DataTorrent has been helping clients unlock the abilities of analytics on data-in-motion and the philosophy of “shifting left.” The fact is that a data lake is massively important, but its creation shouldn’t be the first step.
Compute and technology advancements allow you to run your analytics, gain your insights and take actions on fresh data as events happen. THEN you can filter forward to a data lake of your making for posthumous analytics. They are not mutually exclusive. Moreover, the data lake and data-in-motion analytics should be holding hands and singing “Let’s Stay Together” as they bask in the bright sunlight of immediate insights.
So why aren’t people moving their architecture but are instead becoming victims of cyber-attacks or competitive leap frogging? Well, three main reasons really:
- The incorrect notion that the scale and complexity of the current analytics cannot be run on an even stream-in-motion.
- Nobody in the company is challenging conventional wisdom but rather they are ascribing to the notion of “fat, dumb, and happy” or “if it ain’t broke.”
- The team that manages the analytics is a different team from the stream team, and they don’t want to lose control by moving their work upstream to a different group.

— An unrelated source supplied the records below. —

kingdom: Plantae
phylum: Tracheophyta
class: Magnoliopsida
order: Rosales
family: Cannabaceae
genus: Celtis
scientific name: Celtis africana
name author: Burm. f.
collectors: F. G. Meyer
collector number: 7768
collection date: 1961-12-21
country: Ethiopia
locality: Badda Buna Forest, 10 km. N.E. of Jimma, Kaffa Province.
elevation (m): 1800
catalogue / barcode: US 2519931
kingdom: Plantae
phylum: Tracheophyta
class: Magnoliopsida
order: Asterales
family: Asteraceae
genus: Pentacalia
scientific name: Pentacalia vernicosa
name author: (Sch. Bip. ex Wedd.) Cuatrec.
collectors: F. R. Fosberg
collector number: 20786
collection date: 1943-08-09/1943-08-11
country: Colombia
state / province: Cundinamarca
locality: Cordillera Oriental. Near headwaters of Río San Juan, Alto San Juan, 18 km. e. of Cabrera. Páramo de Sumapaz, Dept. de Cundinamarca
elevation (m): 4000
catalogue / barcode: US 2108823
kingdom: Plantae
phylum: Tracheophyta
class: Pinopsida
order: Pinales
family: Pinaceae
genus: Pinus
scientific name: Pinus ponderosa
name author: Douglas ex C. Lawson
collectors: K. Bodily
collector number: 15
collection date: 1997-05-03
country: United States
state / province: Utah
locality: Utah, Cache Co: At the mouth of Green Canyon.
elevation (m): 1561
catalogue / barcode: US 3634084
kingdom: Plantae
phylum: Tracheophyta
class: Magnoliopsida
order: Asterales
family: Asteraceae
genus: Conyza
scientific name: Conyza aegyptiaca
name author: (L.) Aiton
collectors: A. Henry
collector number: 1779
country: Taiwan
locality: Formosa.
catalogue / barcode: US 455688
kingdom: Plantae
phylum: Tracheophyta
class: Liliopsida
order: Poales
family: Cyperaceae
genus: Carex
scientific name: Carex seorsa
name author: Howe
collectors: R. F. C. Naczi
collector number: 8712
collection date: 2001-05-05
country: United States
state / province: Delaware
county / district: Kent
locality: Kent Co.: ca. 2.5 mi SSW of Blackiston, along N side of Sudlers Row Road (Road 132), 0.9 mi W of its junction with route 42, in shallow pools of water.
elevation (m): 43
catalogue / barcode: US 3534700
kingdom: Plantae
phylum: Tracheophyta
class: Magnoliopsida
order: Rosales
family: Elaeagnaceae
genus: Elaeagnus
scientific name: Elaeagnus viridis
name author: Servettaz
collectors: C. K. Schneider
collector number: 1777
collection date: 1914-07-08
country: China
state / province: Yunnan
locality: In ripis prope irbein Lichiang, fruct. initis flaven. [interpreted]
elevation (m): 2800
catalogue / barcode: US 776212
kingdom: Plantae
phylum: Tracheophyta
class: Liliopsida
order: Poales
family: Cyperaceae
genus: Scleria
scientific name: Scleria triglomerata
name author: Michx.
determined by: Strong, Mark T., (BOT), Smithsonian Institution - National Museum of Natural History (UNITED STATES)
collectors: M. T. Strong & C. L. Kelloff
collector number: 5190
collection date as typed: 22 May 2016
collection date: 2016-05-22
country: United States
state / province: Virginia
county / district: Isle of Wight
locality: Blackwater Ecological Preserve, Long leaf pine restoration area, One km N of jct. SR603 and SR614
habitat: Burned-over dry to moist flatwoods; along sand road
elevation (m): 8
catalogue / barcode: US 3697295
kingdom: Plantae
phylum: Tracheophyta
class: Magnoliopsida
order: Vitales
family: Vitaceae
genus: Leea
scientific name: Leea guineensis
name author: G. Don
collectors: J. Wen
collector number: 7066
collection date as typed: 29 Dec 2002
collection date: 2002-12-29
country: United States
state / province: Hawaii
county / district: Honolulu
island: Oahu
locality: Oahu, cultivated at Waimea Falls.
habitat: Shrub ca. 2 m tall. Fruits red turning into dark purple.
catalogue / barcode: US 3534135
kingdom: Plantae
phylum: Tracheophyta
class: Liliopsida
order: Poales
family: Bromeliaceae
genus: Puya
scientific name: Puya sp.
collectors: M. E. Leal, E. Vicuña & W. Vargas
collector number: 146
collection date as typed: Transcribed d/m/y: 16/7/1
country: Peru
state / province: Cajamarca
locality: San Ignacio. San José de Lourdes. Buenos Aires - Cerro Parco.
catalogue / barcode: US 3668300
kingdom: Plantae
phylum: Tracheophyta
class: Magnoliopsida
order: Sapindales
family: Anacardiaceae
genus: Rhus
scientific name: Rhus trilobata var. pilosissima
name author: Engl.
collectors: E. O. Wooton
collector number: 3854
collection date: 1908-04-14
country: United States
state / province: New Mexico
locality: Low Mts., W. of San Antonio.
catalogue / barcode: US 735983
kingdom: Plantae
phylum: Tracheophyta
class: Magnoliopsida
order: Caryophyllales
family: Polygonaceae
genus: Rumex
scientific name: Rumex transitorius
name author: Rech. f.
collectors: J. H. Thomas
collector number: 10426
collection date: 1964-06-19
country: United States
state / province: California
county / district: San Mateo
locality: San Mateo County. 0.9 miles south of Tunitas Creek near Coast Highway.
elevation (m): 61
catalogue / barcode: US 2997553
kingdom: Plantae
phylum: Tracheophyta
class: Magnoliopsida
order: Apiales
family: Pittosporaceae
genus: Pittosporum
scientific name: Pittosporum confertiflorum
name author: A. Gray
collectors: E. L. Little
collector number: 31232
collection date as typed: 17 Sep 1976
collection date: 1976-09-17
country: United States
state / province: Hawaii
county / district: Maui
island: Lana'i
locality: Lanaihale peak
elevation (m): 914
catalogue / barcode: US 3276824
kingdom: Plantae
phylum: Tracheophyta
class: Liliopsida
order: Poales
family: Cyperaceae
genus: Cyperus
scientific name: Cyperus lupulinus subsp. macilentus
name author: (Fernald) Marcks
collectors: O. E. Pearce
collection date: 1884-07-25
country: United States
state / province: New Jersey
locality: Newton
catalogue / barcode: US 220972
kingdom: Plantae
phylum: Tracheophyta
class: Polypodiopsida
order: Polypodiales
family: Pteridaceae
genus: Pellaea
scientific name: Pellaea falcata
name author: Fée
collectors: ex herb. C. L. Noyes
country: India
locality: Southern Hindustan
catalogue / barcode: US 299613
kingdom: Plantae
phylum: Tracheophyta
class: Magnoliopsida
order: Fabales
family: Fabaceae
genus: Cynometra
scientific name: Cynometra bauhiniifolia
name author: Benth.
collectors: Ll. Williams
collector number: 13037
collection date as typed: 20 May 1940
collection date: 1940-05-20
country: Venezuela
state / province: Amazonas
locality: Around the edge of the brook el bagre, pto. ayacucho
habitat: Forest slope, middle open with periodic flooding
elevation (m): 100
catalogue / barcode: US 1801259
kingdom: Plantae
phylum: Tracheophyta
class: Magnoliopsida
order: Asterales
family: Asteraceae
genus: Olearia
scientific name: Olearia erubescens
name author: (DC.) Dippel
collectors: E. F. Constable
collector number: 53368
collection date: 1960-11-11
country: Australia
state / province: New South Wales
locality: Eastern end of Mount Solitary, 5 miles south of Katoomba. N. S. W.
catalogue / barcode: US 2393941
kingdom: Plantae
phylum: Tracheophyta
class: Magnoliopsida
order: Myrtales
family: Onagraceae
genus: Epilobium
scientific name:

I predict that in the next couple of years this argument will be moot. Either companies will get with the program and recognize that there is a world outside their data lake or their company will be vaguely remembered via Wikipedia.
Oh, and for no special reason other than I am listening to this album right now, I’ve used 20 references off the very first “Now That’s What I Call Music” Vol1 UK edition throughout this blog post. Wonder if you can find them all?
That’s all folks, just don’t forget to give your insights that New Data Smell!